0,7 CME

Gejala Paru Pasca-COVID: Strategi Manajemen Jangka Panjang

Pembicara:

Masuk untuk Memulai

Keterangan

Gejala sisa paru pasca-COVID, termasuk fibrosis, batuk terus-menerus, dispnea, dan penurunan fungsi paru-paru, memerlukan penanganan jangka panjang yang komprehensif. Rehabilitasi paru merupakan hal yang utama, dengan fokus pada latihan pernapasan, pengondisian fisik, dan terapi oksigen bila diperlukan. Tindak lanjut rutin dengan tes fungsi paru dan pencitraan membantu memantau perkembangan penyakit. Terapi anti-fibrotik dapat dipertimbangkan pada kasus dengan fibrosis progresif. Penanganan penyakit penyerta, vaksinasi, dan dukungan psikologis juga penting. Bronkodilator hirup atau kortikosteroid dapat bermanfaat bagi pasien tertentu dengan keterlibatan saluran napas.

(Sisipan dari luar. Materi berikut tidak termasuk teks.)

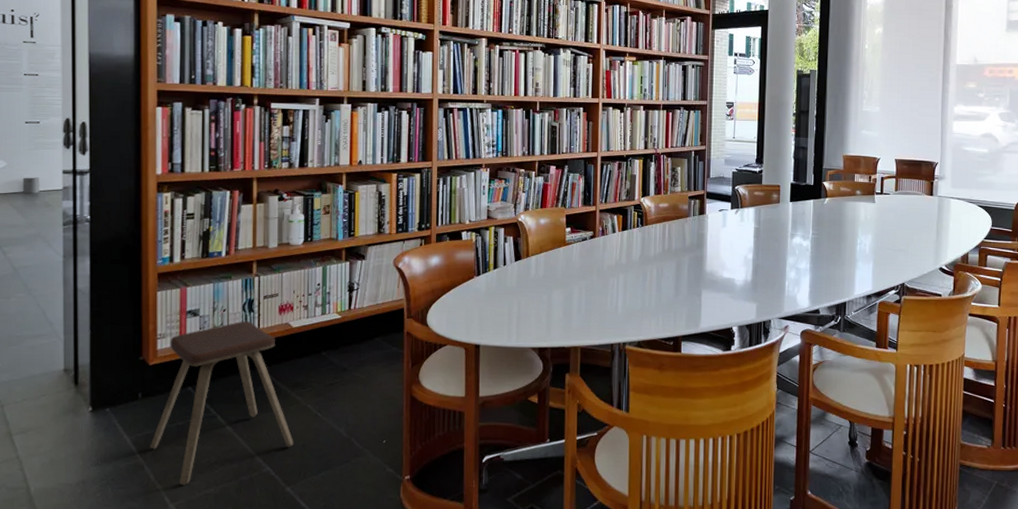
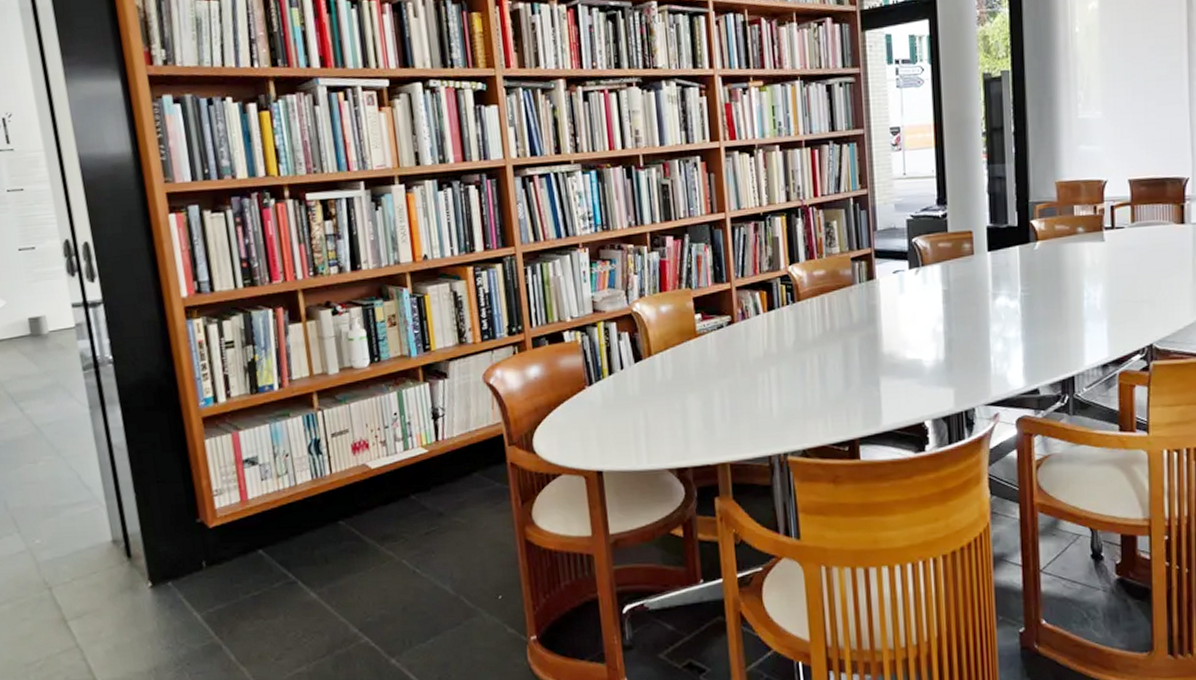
music stool: present [150,321,294,485] -> none [225,465,392,665]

Pendekatan multidisiplin yang melibatkan dokter spesialis paru, fisioterapis, dan penyedia layanan perawatan primer memastikan pemulihan yang optimal dan meningkatkan kualitas hidup pada individu yang terkena dampak.

Ringkasan Mendengarkan

  • Rajni Shuasthom membahas gejala persisten yang dialami oleh beberapa individu setelah sembuh dari COVID-19, yang sering disebut sebagai long COVID atau sindrom pasca-COVID. Dia menyoroti bahwa gejala-gejala ini, seperti kelelahan, sesak napas, dan disfungsi kognitif, dapat bertahan selama berbulan-bulan dan secara signifikan mempengaruhi kualitas hidup. WHO mendefinisikan long COVID sebagai gejala yang berlangsung lebih dari tiga bulan dengan durasi minimal dua bulan.
  • Patofisiologi jangka panjang COVID melibatkan fase inflamasi awal yang diikuti oleh potensi penekanan kekebalan tubuh. Peradangan ini dapat menyebabkan kerusakan epitel di paru-paru, yang mengakibatkan produksi inflamasi sitokin berlebihan dan pada akhirnya, fibrosis paru. Mekanismenya mirip dengan yang terlihat pada fibrosis paru idiopatik (IPF), yang melibatkan aktivasi makrofag, apoptosis sel epitel, dan aktivasi fibroblast.
  • Long COVID dapat mempengaruhi berbagai organ selain paru-paru, termasuk jantung, otot, otak, ginjal, dan saluran pencernaan. Efek jantung dapat mencakup nyeri dada dan aritmia, sementara masalah GI dapat bermanifestasi sebagai diare dan sakit perut. Masalah ginjal dapat melibatkan perburuan penyakit ginjal kronis yang sudah ada.
  • Faktor risiko sekuel paru-paru pasca-COVID termasuk usia lanjut, merokok, komorbiditas yang sudah ada sebelumnya (diabetes, hipertensi, penyakit pernapasan), dan kebutuhan akan terapi oksigen atau ventilasi mekanis selama fase akut COVID-19. Evaluasi gejala persisten seperti sesak napas memerlukan penilaian saturasi oksigen, dan berpotensi melakukan CT scan, tes ABG, dan spirometri. CT scan dapat mengungkapkan perubahan fibrotik seperti traksi bronkiektasis dan honeycombing.
  • Penatalaksanaan fibrosis paru pasca-COVID melibatkan penanganan penyebab dan gejala yang mendasarinya. Sementara beberapa pasien membaik secara spontan atau tetap stabil, mereka yang mengalami fibrosis progresif mungkin memerlukan obat antifibrotik seperti nintedanib atau pirfenidone. Antikoagulan digunakan untuk mengobati emboli paru. Pengobatan simtomatik fokus pada diet bergizi, olahraga, dan berpotensi terapi oksigen.
  • Reabilitasi paru sangat penting untuk meningkatkan fungsi paru-paru dan mengurangi sesak nafas. Batuk harus dievaluasi untuk menentukan apakah berasal dari hidung, tenggorokan, perut, atau paru-paru, dan diobati sesuai dengan itu. Latihan pernapasan juga bermanfaat. Perawatan harus diindividualisasikan berdasarkan fitur klinis dan pendekatan multidisiplin, menargetkan sifat yang dapat diobati seperti infeksi, bronkospasme, atau fibrosis progresif, bersama dengan dukungan nutrisi dan konseling psikologis. Terapi baru, seperti daginemotors ARBs, sedang dalam uji coba tetapi belum ada pedoman.